Nomological Net

Stray thoughts from here and there. The occasional concern for construct validity. No more logic. Fish.

Name:

faults in the clouds of delusion

Friday, March 19, 2010

Crescendo

You think about it for months and years. You plan it to pieces. You carry the dock and the poodle to the hospital with you, carefully wrapped and stashed next to the other necessities. Through the night, through the labor, you play the Duke on an endless cycle. The nurses who walk in all comment on it with surprise and pleasure.

Afterwards, you play everything that you can think of. You film her first Dark Star. You film the first dance, to a verse and chorus of Ripple. As she grows, she learns to dance with you to your favorite music. You watch her twist to Mozart, beam along with Hendrix, bounce madly to any CD you slip into the rig. You even suspect she may have a crush on Art Garfunkel.

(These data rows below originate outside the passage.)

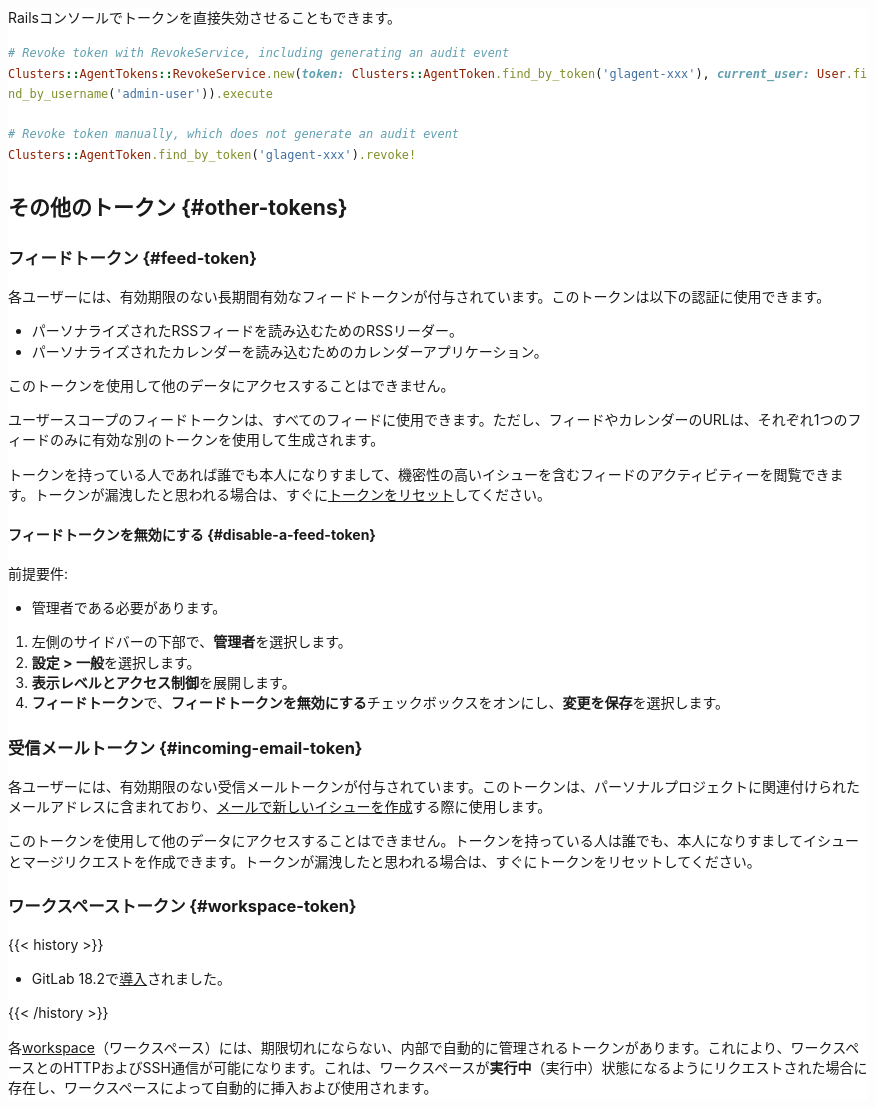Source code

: Railsコンソールでトークンを直接失効させることもできます。

```ruby
# Revoke token with RevokeService, including generating an audit event
Clusters::AgentTokens::RevokeService.new(token: Clusters::AgentToken.find_by_token('glagent-xxx'), current_user: User.find_by_username('admin-user')).execute

# Revoke token manually, which does not generate an audit event
Clusters::AgentToken.find_by_token('glagent-xxx').revoke!
```

## その他のトークン {#other-tokens}

### フィードトークン {#feed-token}

各ユーザーには、有効期限のない長期間有効なフィードトークンが付与されています。このトークンは以下の認証に使用できます。

- パーソナライズされたRSSフィードを読み込むためのRSSリーダー。
- パーソナライズされたカレンダーを読み込むためのカレンダーアプリケーション。

このトークンを使用して他のデータにアクセスすることはできません。

ユーザースコープのフィードトークンは、すべてのフィードに使用できます。ただし、フィードやカレンダーのURLは、それぞれ1つのフィードのみに有効な別のトークンを使用して生成されます。

トークンを持っている人であれば誰でも本人になりすまして、機密性の高いイシューを含むフィードのアクティビティーを閲覧できます。トークンが漏洩したと思われる場合は、すぐに[トークンをリセット](../../user/profile/contributions_calendar.md#reset-the-user-activity-feed-token)してください。

#### フィードトークンを無効にする {#disable-a-feed-token}

前提要件:

- 管理者である必要があります。

1. 左側のサイドバーの下部で、**管理者**を選択します。
1. **設定 > 一般**を選択します。
1. **表示レベルとアクセス制御**を展開します。
1. **フィードトークン**で、**フィードトークンを無効にする**チェックボックスをオンにし、**変更を保存**を選択します。

### 受信メールトークン {#incoming-email-token}

各ユーザーには、有効期限のない受信メールトークンが付与されています。このトークンは、パーソナルプロジェクトに関連付けられたメールアドレスに含まれており、[メールで新しいイシューを作成](../../user/project/issues/create_issues.md#by-sending-an-email)する際に使用します。

このトークンを使用して他のデータにアクセスすることはできません。トークンを持っている人は誰でも、本人になりすましてイシューとマージリクエストを作成できます。トークンが漏洩したと思われる場合は、すぐにトークンをリセットしてください。

### ワークスペーストークン {#workspace-token}

{{< history >}}

- GitLab 18.2で[導入](https://gitlab.com/gitlab-org/gitlab/-/merge_requests/194097)されました。

{{< /history >}}

各[workspace](../../user/workspace/_index.md)（ワークスペース）には、期限切れにならない、内部で自動的に管理されるトークンがあります。これにより、ワークスペースとのHTTPおよびSSH通信が可能になります。これは、ワークスペースが**実行中**（実行中）状態になるようにリクエストされた場合に存在し、ワークスペースによって自動的に挿入および使用されます。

But the day it all really comes together is when, four days before her first birthday, she points to the rig and grunts as she always does. And you point along with her and ask, "What? What do you want?" And she says, "Moji".

Tuesday, March 16, 2010

Sweet and salty

The branch manager of our local bank was called Candy Butt. That was her name, on her business card.

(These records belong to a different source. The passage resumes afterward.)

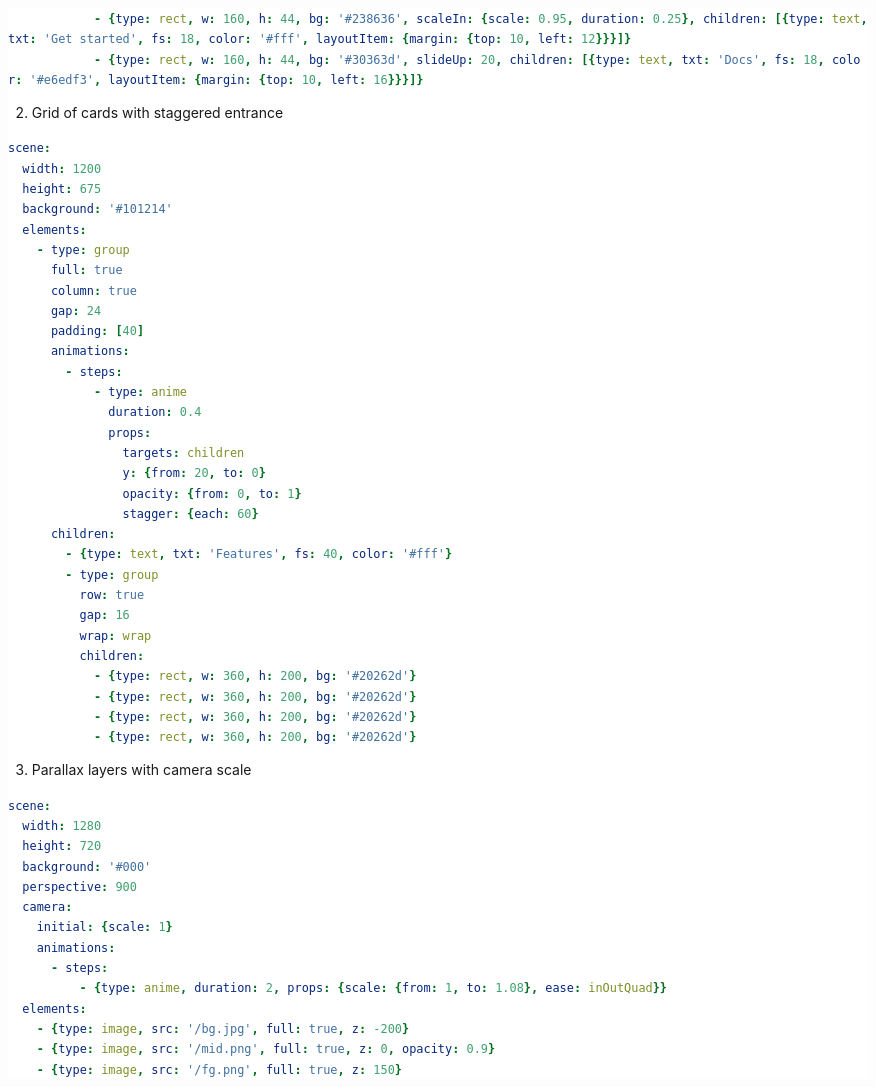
 ```yaml
            - {type: rect, w: 160, h: 44, bg: '#238636', scaleIn: {scale: 0.95, duration: 0.25}, children: [{type: text, txt: 'Get started', fs: 18, color: '#fff', layoutItem: {margin: {top: 10, left: 12}}}]}
            - {type: rect, w: 160, h: 44, bg: '#30363d', slideUp: 20, children: [{type: text, txt: 'Docs', fs: 18, color: '#e6edf3', layoutItem: {margin: {top: 10, left: 16}}}]}
```

2) Grid of cards with staggered entrance
```yaml
scene:
  width: 1200
  height: 675
  background: '#101214'
  elements:
    - type: group
      full: true
      column: true
      gap: 24
      padding: [40]
      animations:
        - steps:
            - type: anime
              duration: 0.4
              props:
                targets: children
                y: {from: 20, to: 0}
                opacity: {from: 0, to: 1}
                stagger: {each: 60}
      children:
        - {type: text, txt: 'Features', fs: 40, color: '#fff'}
        - type: group
          row: true
          gap: 16
          wrap: wrap
          children:
            - {type: rect, w: 360, h: 200, bg: '#20262d'}
            - {type: rect, w: 360, h: 200, bg: '#20262d'}
            - {type: rect, w: 360, h: 200, bg: '#20262d'}
            - {type: rect, w: 360, h: 200, bg: '#20262d'}
```

3) Parallax layers with camera scale
```yaml
scene:
  width: 1280
  height: 720
  background: '#000'
  perspective: 900
  camera:
    initial: {scale: 1}
    animations:
      - steps:
          - {type: anime, duration: 2, props: {scale: {from: 1, to: 1.08}, ease: inOutQuad}}
  elements:
    - {type: image, src: '/bg.jpg', full: true, z: -200}
    - {type: image, src: '/mid.png', full: true, z: 0, opacity: 0.9}
    - {type: image, src: '/fg.png', full: true, z: 150}
```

She passed us on to a Personal Financial Consultant. This was a young lady whom she referred to as Miss Sou. Miss Sou gave us her card as well, which said S. L. Sou.

Today we received a letter from the bank. In it, Miss Sou signs her first name as Sodium.

Monday, March 08, 2010

A nice interview

In the NYTimes recently, with Tachi Yamada, president of the Bill & Melinda Gates Foundation's Global Health program. Some excerpts:

- I think the most difficult transition for anybody from being a worker bee to a manager is this issue of delegation. ... a principle that I apply today — I don’t micromanage, but I have microinterest. I do know the details. I do care about the details. I feel like I have intimate knowledge of what’s going on, but I don’t tell people what to do.

- you can’t possibly be competitive in the world unless you actually go outside your own geography and learn the way other people live and think.

- when you actually are with somebody, you’ve got to make that person feel like nobody else in the world matters. I think that’s critical. So, for example, I don’t have a mobile phone turned on because I’m talking to you. I don’t want the outside world to impinge on the conversation we’re having.

- I spent a couple of evenings reading the paper and wrote a six-page review of it. I shredded the analysis. And I showed it to him, to show how smart I was. He looked at it and said, “O.K., now I want you to write me a report and give me a reason why it’s a fantastic paper and how we could make it even better.”

- Intelligence is often more displayed in what I would call complex abstract thinking, and there’s nothing more complex and abstract than human relationships.

- if I have something negative to say, I will say it. I will be clear about it. But I won’t try to couch it in a lot of positives, because people have a natural tendency to not want to hear a negative message. ... But I also try to give positive feedback in other moments. To try to mix the two is often very hard, because the positive messages get lost in the one negative message, and the negative message gets garbled.

- I don’t think anyone should do one job for too long a time. I think every five to eight years you should be willing to take on some different challenges. It’s so easy to get stale. Every time I’ve left a job, I was loving the job that I left. But I never regretted the next move that I made.


Kudos to the interviewer, Adam Bryant.